Criticisms of the Constitution as Undemocratic


People these days who criticize the Constitution, as originally drafted, as undemocratic do so on new democratic terms.  The undemocratic features of the Constitution as originally drafted are (1) it left in place existing state restrictions on the vote; (2) Senators were elected by state legislatures instead of the people; and (3) the President is elected by the Electoral College instead of the people directly, and at the time presidential electors were generally chosen by state legislatures. 

Yet these are not the arguments people made against the Constitution during the ratification debates.  When opponents of the Constitution criticized it as undemocratic, it was invariably on old democratic grounds.  People criticized the House of Representatives for have a two-year instead of a one-year term, for not being large enough to adequately represent the people, and for allowing Congress to regulate elections (many people feared that Congress would order elections to be held in some inaccessible place to prevent voters from attending) but not for retaining existing state restrictions on the vote.  People criticized the lack of an executive council and said that the President was too powerful or (surprisingly and more often) not powerful enough, but the Electoral College was a very minor source of controversy.  As for the Senate, people criticized its six-year terms, its small numbers, its ability to alter money bills, its equal representation by states (in large states), its role in appointments and treaties, and its role as a court of impeachments.  Election of Senators by the state legislatures was not controversial.  After all, under the Articles of Confederation, all representatives were elected by state legislatures.  Election of the Senate in the same manner merely continued a familiar custom.
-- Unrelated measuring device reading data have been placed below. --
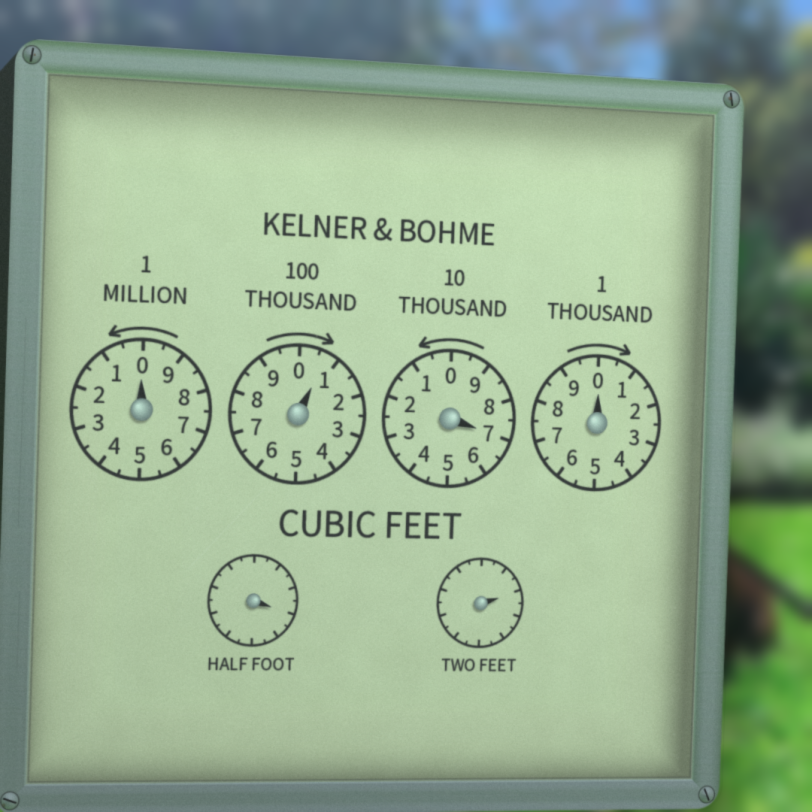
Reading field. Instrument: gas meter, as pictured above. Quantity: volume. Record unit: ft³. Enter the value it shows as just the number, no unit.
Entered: 7000
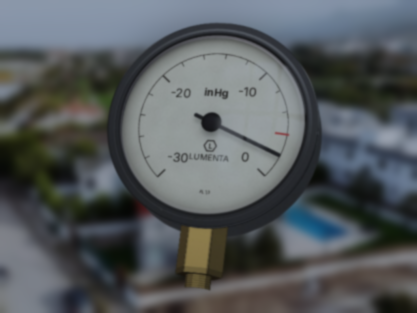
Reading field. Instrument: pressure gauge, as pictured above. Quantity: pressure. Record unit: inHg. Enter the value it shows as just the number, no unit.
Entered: -2
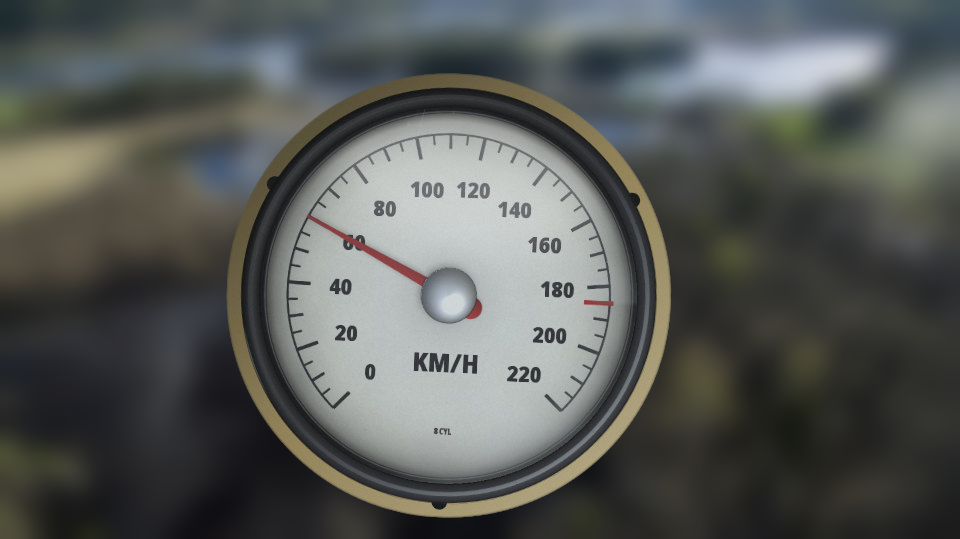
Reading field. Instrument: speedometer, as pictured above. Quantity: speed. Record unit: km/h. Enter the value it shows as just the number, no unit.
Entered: 60
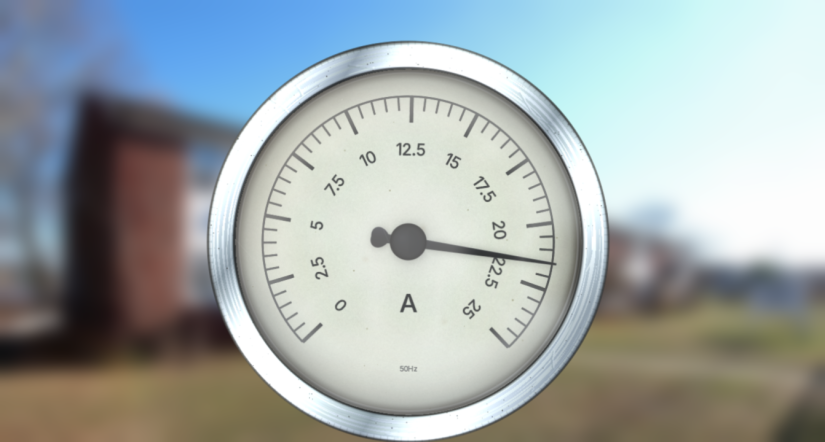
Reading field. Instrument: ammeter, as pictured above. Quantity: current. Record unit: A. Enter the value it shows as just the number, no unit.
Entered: 21.5
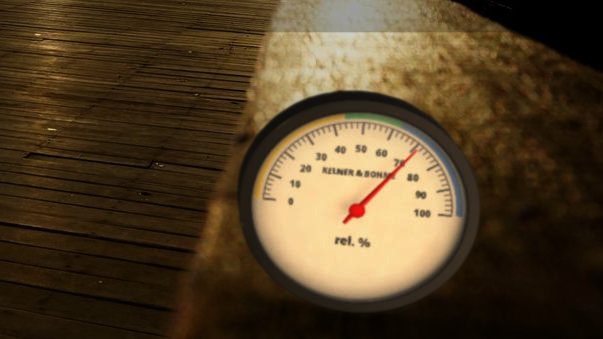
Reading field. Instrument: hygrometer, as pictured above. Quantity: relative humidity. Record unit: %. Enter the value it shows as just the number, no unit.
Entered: 70
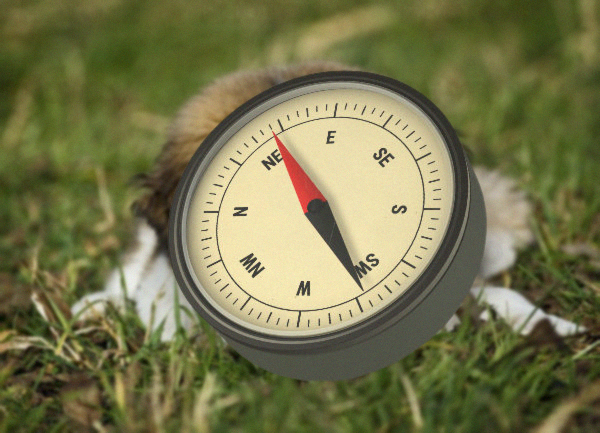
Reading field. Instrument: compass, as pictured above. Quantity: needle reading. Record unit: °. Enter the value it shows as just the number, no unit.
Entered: 55
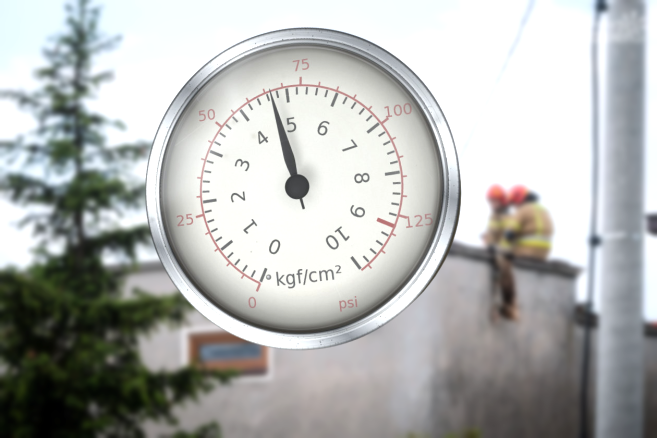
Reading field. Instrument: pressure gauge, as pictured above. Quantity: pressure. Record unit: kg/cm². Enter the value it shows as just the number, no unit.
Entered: 4.7
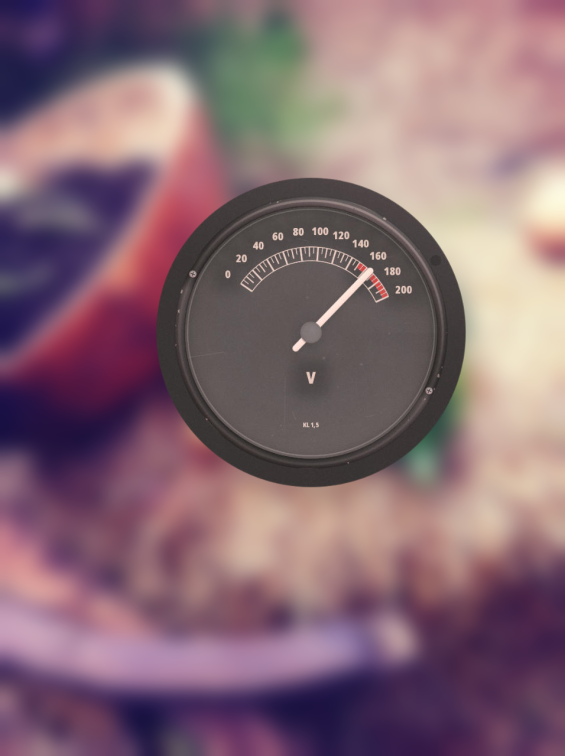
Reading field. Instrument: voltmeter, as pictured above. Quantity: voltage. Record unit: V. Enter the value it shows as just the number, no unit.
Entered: 165
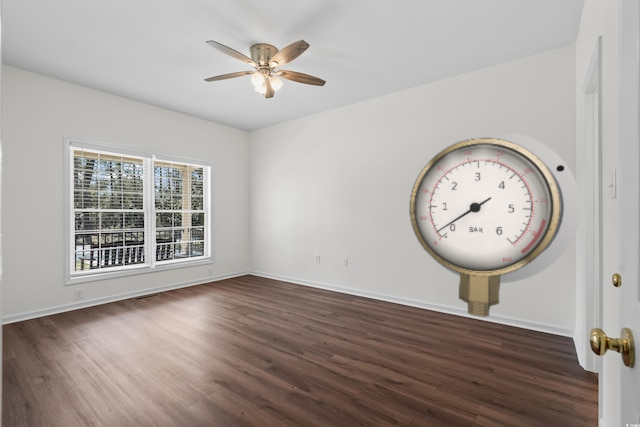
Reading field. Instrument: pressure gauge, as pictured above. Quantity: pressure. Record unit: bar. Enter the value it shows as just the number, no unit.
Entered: 0.2
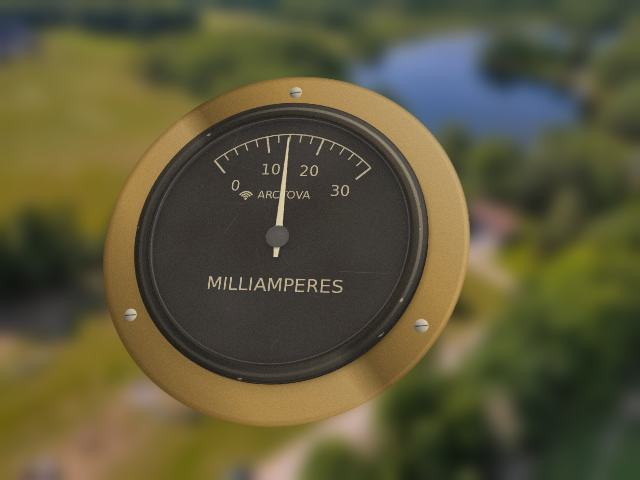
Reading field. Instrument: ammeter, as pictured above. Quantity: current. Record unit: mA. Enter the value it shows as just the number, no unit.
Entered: 14
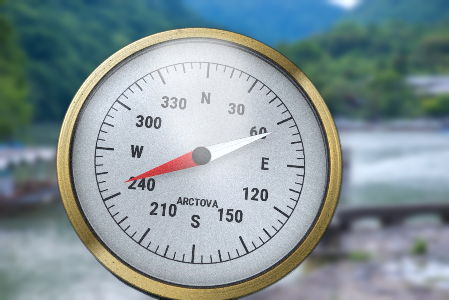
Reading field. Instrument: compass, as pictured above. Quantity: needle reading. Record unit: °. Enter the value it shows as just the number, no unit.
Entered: 245
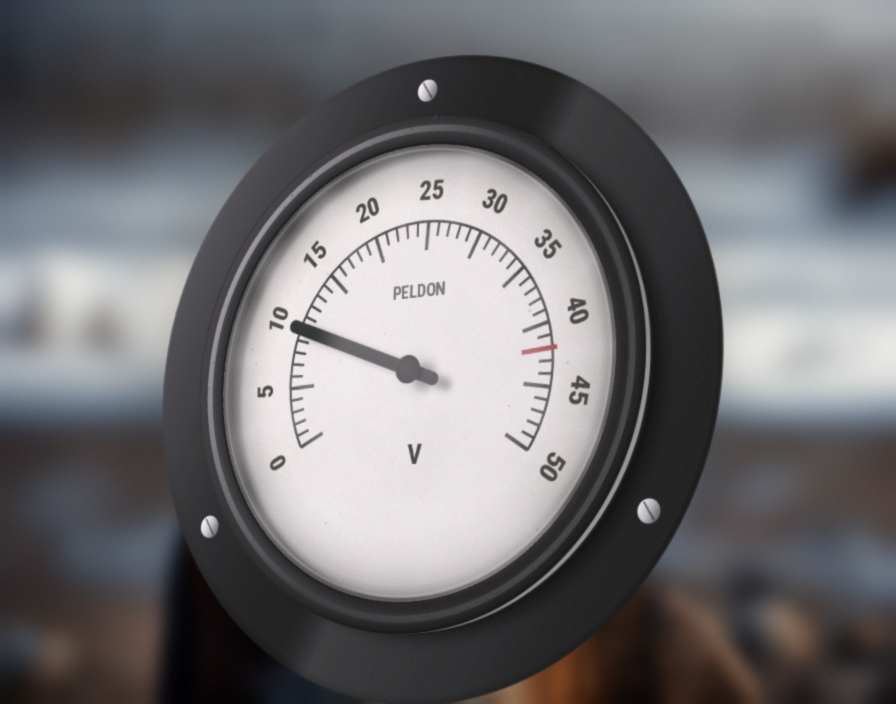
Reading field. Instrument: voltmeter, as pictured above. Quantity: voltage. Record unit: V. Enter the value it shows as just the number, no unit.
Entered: 10
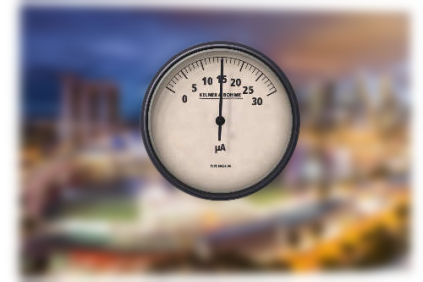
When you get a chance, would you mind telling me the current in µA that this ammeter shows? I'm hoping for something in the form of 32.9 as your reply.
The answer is 15
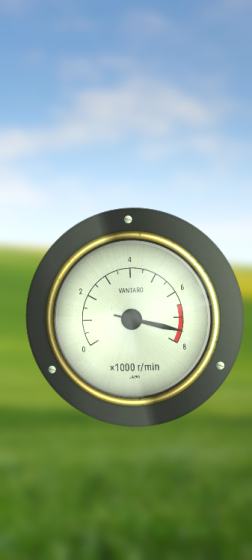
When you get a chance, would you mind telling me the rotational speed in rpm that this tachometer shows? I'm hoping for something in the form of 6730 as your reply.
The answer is 7500
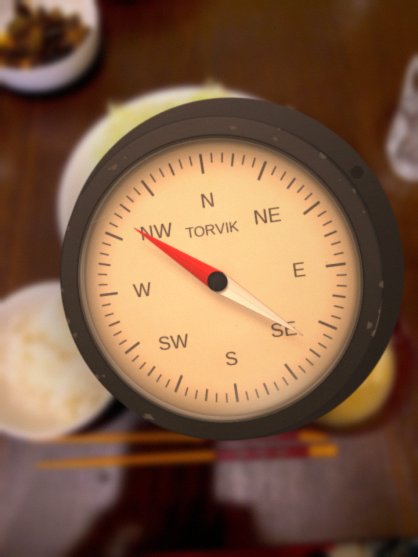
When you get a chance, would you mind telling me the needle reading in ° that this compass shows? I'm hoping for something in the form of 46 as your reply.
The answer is 310
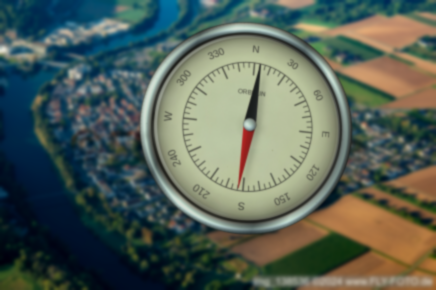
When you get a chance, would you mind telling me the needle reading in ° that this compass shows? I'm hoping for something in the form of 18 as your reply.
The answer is 185
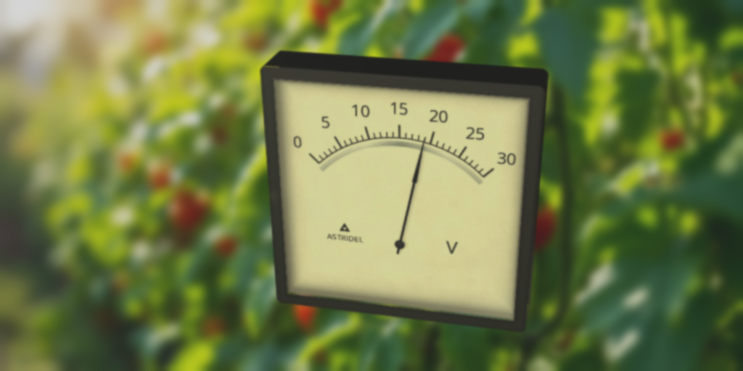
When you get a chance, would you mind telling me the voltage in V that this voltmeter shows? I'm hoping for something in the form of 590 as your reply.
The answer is 19
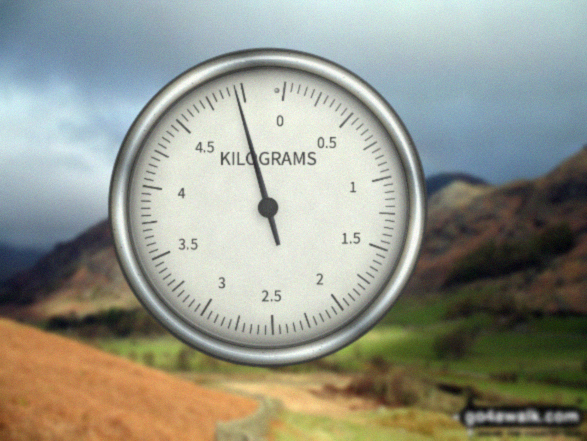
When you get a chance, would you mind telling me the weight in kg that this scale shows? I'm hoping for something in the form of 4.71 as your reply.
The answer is 4.95
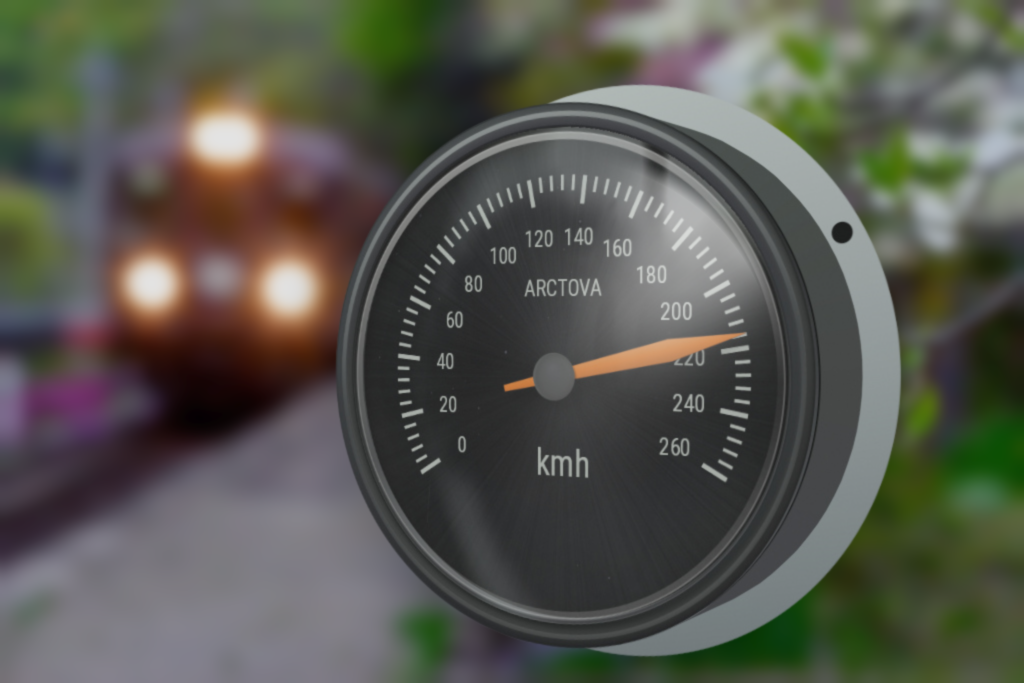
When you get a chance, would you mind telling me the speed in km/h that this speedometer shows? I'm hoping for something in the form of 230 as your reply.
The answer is 216
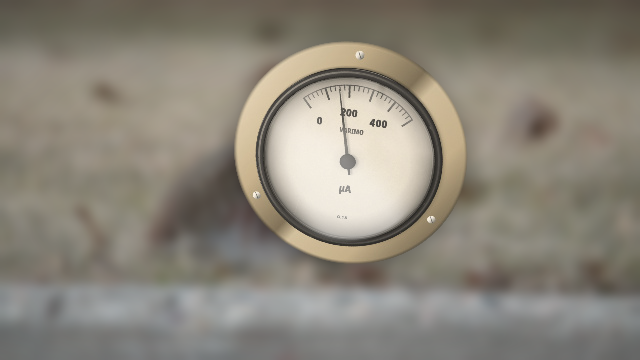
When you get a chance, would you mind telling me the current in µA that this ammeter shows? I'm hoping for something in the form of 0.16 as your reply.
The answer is 160
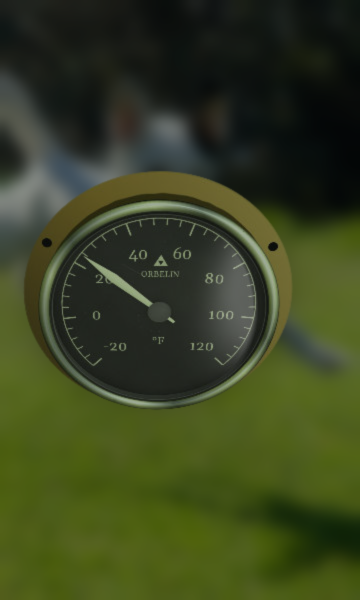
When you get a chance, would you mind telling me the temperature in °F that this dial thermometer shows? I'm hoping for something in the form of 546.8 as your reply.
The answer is 24
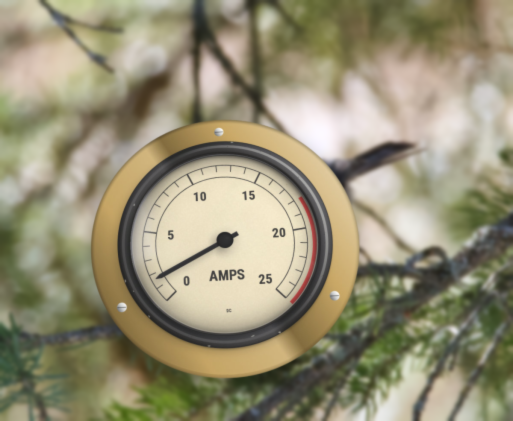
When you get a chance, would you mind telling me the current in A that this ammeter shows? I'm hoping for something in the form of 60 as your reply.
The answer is 1.5
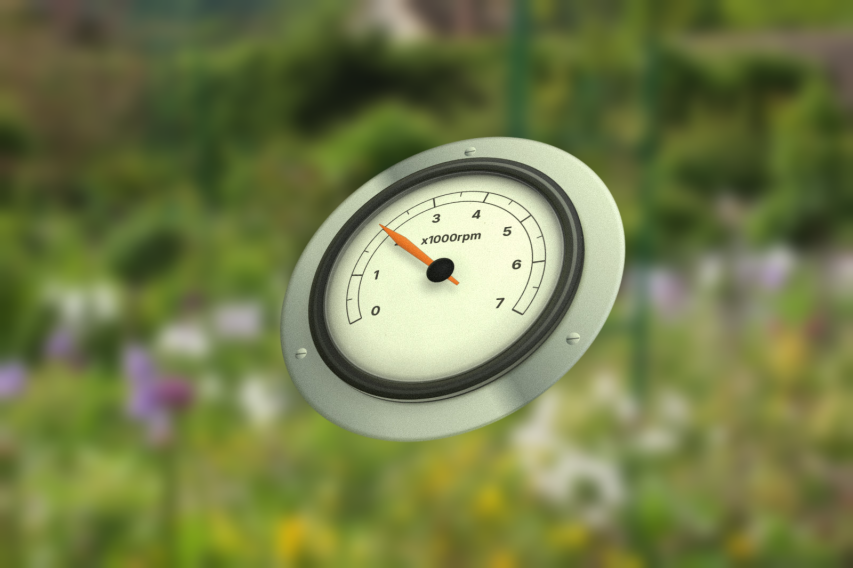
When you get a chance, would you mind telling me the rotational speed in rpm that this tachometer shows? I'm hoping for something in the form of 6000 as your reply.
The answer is 2000
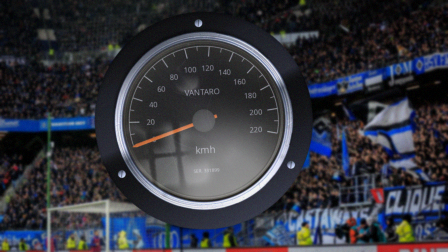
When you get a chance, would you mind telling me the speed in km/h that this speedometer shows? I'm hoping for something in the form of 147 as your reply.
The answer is 0
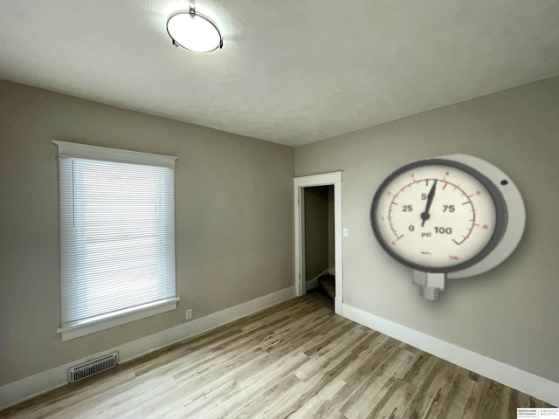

In fact, James Wilson, who we have seen was the foremost new democrat at the Convention, made a famous speech in favor of the constitution in which he presented these as important arguments in favor of the Constitution.  Clearly, he said, the central government  could not be intended to destroy state governments if state legislatures set voting qualifications for the House, elect Senators and decide how presidential electors are to be chosen.  These three features show that the new system could not survive without states.*

The Federalist Papers are also revealing, going on the assumption that what they argue most strenuously is a good indication of what was most controversial at the time.  In the section on the House, they devote two essays to defending two-year terms, three essays to defendant Congress’ authority to regulate elections , three essays to arguing that the House is large enough to be safe to liberty and one paragraph to discussing voting qualifications.  Likewise, out of the five essays on the Senate, the election of Senators by state legislatures is dismissed in one short paragraph as “probably the most congenial with public opinion.”  As for the Electoral College,  Hamilton calls it, “almost the only part of the system, of any consequence, which has escaped without severe criticism or which has received the slightest mark of approbation from its opponents”



*Wilson's speech was reprinted and circulated throughout the states and became the single best known document in favor of the Constitution.  As the earliest major Federalist argument, it effectively became the Federalist playbook that other arguments in favor of the Constitution followed.  The Federalist Papers in many places are simply an expansion on Wilson's arguments and would probably have seemed like a mere recitation of well-worn talking points by Anti-Federalist contemporaries.